* [ASSIGNMENT]
Return only the final portion of the entries: the line with "193 112 12539" and every line after it, each one exact.

* [DATA FOR REVIEW]
- - -
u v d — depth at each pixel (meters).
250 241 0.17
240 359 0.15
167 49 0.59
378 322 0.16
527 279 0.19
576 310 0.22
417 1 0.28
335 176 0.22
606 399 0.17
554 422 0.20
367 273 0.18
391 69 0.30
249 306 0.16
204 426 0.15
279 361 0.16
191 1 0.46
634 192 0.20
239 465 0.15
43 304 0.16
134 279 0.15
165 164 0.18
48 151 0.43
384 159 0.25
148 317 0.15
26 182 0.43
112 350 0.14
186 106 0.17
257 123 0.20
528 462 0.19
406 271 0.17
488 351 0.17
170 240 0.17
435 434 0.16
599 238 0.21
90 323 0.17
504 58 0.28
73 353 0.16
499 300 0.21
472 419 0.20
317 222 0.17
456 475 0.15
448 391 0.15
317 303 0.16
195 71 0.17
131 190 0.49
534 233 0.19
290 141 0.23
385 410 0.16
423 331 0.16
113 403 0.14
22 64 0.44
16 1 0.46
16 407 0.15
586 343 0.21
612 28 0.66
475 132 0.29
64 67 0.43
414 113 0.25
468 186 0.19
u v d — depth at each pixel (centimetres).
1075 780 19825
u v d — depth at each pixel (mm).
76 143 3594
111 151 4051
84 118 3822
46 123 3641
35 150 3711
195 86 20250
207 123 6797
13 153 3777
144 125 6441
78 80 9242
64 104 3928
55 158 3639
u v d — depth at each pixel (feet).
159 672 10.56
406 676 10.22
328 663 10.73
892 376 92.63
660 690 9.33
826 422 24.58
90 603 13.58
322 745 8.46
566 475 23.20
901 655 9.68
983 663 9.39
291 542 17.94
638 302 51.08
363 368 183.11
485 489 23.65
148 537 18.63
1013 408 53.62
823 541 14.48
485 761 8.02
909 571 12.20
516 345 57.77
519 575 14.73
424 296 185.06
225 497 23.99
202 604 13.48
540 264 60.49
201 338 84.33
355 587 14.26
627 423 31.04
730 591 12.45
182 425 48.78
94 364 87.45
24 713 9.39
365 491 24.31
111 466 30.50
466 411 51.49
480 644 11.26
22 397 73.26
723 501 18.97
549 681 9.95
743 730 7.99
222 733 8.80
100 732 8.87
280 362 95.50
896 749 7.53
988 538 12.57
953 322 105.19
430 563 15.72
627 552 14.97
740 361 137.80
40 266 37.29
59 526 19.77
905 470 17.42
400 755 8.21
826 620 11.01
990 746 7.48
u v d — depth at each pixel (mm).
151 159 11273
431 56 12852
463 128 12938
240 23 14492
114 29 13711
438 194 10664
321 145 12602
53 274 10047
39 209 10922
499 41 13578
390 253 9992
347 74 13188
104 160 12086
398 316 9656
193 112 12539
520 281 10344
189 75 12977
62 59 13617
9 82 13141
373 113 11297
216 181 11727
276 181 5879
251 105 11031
- - -
* [RESULT OF THIS TASK]
193 112 12539
520 281 10344
189 75 12977
62 59 13617
9 82 13141
373 113 11297
216 181 11727
276 181 5879
251 105 11031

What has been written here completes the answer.